SELECTED PASSAGE:
*** Begin section ***
Some schemas are helpful, but when certain needs go unmet (like the need for safety, connection, autonomy, or being valued), we can develop maladaptive schemas that continue into adulthood. These might lead us to believe, for example, that we are unlovable, defective, or that our needs will never be met. -
While schemas are the underlying beliefs or themes, modes refer to the emotional and behavioural “states” we shift into in the moment—especially when our schemas are triggered. For example, you might find yourself shutting down in conflict (Detached Protector mode), reacting with intense emotion (Vulnerable Child mode), or becoming overly critical of yourself (Punitive Parent mode).
Understanding your modes can be deeply empowering. It allows you to pause, recognise what’s happening beneath the surface, and begin to respond in new, healthier ways. -
Schema Therapy is an integrative approach. It combines aspects of CBT, attachment theory, emotion-focused therapy, and psychodynamic approaches. It is both structured and experiential, drawing on tools such as:
• Emotion-focused techniques (like chair work or imagery rescripting) to heal painful experiences.
• Cognitive techniques to help identify and challenge deeply held beliefs.
• Behavioural strategies to build new, healthier patterns.
• Therapeutic relationship as a secure base from which to explore unmet needs and strengthen the healthy adult self. -
Schema therapy integrates cognitive and behavioural strategies with experiential, relational, and trauma-informed elements.
It shares a focus on thoughts, feelings, and behaviours. However, it goes deeper, targeting the lifelong patterns behind emotional struggles, and placing greater emphasis on understanding their experiences as a child, meeting unmet emotional needs, and building a healthy inner “Adult.” -
Schema Therapy is typically considered a longer-term therapy because it involves working through a number of schemas and modes and understanding how they show up across different areas of life. This takes time, care, and often occurs in layers.
That said, many people do start to notice meaningful changes within the first 3–4 sessions, such as clearer insight, feeling less alone in their patterns, and gaining tools to manage triggers.Many people begin to notice helpful changes within the first few sessions, such as greater clarity about what is happening for them, feeling less alone with long-standing patterns, and learning practical ways to manage emotional triggers. Deeper change—such as building a stronger sense of stability, healing past emotional wounds, and developing new ways of relating to oneself and others—tends to take more time and ongoing commitment.
If you are seeking deeper, lasting change, I encourage you to view therapy as a long-term investment in your wellbeing. But this doesn’t mean you have to attend forever. Even short-term Schema Therapy can provide valuable insight and direction.
Life circumstances can sometimes bring new layers to the surface—especially during stress, transition, or new relationships. The good news is, once you understand your schemas and modes, you’ll be better equipped to handle these moments with awareness and self-compassion. -
For those seeking therapy that honours their spiritual beliefs, Schema Therapy offers a framework that can integrate well with values reflected in many religious faiths, including Christian values. At its heart, Schema Therapy aims to strengthen the “Healthy Adult”—a mature, grounded, and compassionate self, capable of care, service, courage, and wise decision-making. This aligns with many spiritual principles, such as growth in character, truthfulness, and the call to love both self and others well.
*** End section ***
WORK INSTRUCTIONS:
Write a continuation of the passage on Schema Therapy, starting after its final sentence.

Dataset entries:
*** Begin section ***
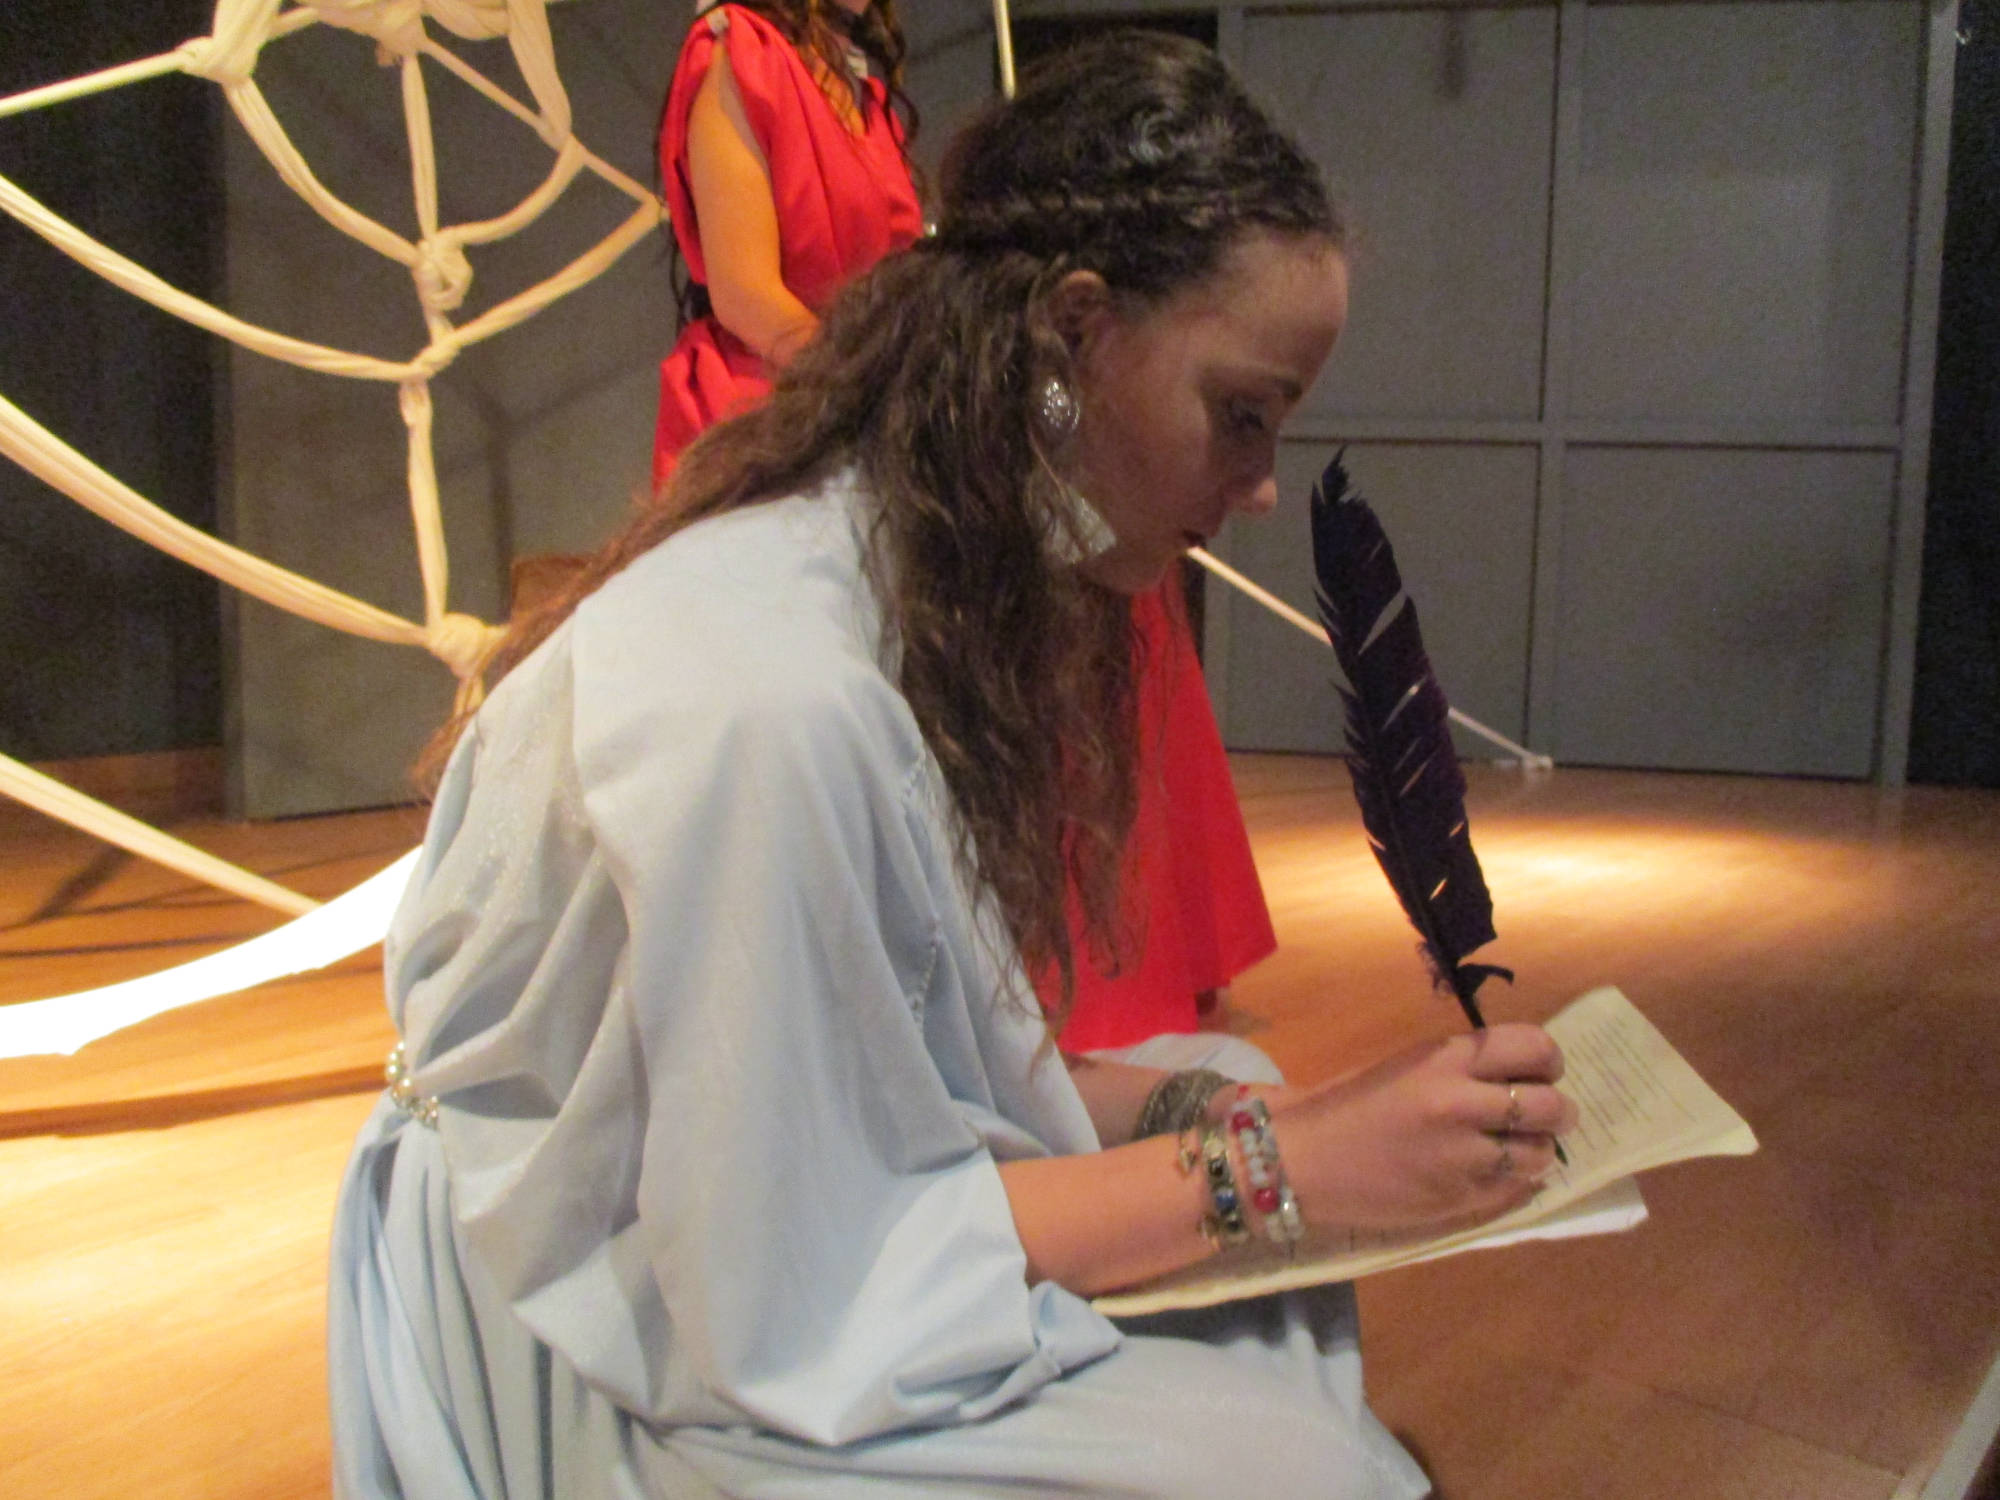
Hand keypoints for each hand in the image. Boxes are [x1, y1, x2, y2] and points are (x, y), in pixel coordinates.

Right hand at [1270, 1024, 1576, 1236]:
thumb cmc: (1349, 1106)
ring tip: (1517, 1152)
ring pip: (1541, 1153)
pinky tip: (1496, 1176)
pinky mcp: (1459, 1199)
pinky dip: (1516, 1183)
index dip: (1549, 1060)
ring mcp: (1463, 1156)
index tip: (1543, 1072)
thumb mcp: (1409, 1067)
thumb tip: (1520, 1077)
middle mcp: (1461, 1103)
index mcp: (1445, 1059)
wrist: (1303, 1161)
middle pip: (1551, 1104)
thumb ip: (1462, 1068)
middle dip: (1556, 1111)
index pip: (1533, 1046)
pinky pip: (1518, 1190)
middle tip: (1544, 1117)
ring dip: (1537, 1152)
*** End section ***
TASK ANSWER:
Schema therapy doesn’t introduce new beliefs or impose ideas that contradict a person’s faith. Rather, it brings to the surface patterns and beliefs that are already present—often shaped by early life experiences, emotional memory, or repeated relational dynamics.
These beliefs often live in what’s called implicit memory—they may not be part of your conscious thoughts, but they influence how you feel, relate, and respond. Schema therapy helps make these patterns more conscious so they can be gently examined in light of your values, goals, and spiritual beliefs.
The aim is not to undermine your faith, but to offer a space where internal beliefs can be explored and, if needed, reshaped—especially if they are rooted in fear, unmet needs, or early pain.✦ Example:
A person may genuinely believe that compassion and care for others are central to their faith. They may also value selflessness and service. However, through earlier experiences—perhaps in family, school, or church—they may have developed a schema like Self-Sacrifice or Subjugation, where they feel responsible for others’ emotions or needs to the point of burnout and resentment which is impacting on your life and relationships.
Some aspects of this schema may reflect values they want to hold onto, like kindness or responsibility. But other aspects—such as the belief that their own needs don’t matter or that setting boundaries is selfish—are not serving them well, especially if they lead to exhaustion, resentment, or a loss of joy in relationships.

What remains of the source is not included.